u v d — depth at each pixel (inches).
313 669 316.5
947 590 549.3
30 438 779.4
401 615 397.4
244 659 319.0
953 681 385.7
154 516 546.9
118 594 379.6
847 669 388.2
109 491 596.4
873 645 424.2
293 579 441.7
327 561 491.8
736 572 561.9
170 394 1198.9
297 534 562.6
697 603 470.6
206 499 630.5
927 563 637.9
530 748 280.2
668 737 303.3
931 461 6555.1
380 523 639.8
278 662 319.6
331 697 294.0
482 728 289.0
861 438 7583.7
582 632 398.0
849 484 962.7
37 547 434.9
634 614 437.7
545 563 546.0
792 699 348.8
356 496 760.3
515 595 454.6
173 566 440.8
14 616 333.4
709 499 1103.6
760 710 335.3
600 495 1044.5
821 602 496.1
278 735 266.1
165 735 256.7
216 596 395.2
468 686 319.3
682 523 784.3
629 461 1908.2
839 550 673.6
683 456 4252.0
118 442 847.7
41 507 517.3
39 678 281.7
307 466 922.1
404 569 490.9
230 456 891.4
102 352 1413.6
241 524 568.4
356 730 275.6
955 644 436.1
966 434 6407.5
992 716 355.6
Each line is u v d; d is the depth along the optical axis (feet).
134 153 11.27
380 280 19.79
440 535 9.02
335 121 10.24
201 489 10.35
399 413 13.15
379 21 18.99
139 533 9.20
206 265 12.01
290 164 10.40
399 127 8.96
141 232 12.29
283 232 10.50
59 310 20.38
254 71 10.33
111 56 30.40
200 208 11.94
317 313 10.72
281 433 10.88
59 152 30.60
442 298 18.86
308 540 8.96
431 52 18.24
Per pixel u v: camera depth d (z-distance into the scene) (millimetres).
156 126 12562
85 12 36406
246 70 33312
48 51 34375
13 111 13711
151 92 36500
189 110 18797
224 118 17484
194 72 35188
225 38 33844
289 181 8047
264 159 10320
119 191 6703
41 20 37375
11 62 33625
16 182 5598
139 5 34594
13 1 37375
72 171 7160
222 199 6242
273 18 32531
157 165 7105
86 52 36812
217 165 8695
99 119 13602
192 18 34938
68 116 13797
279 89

--

# Your assignment
Work out the number of lines in the entries above that hold the word "pixel", giving the number without comment.

# Exercise result
2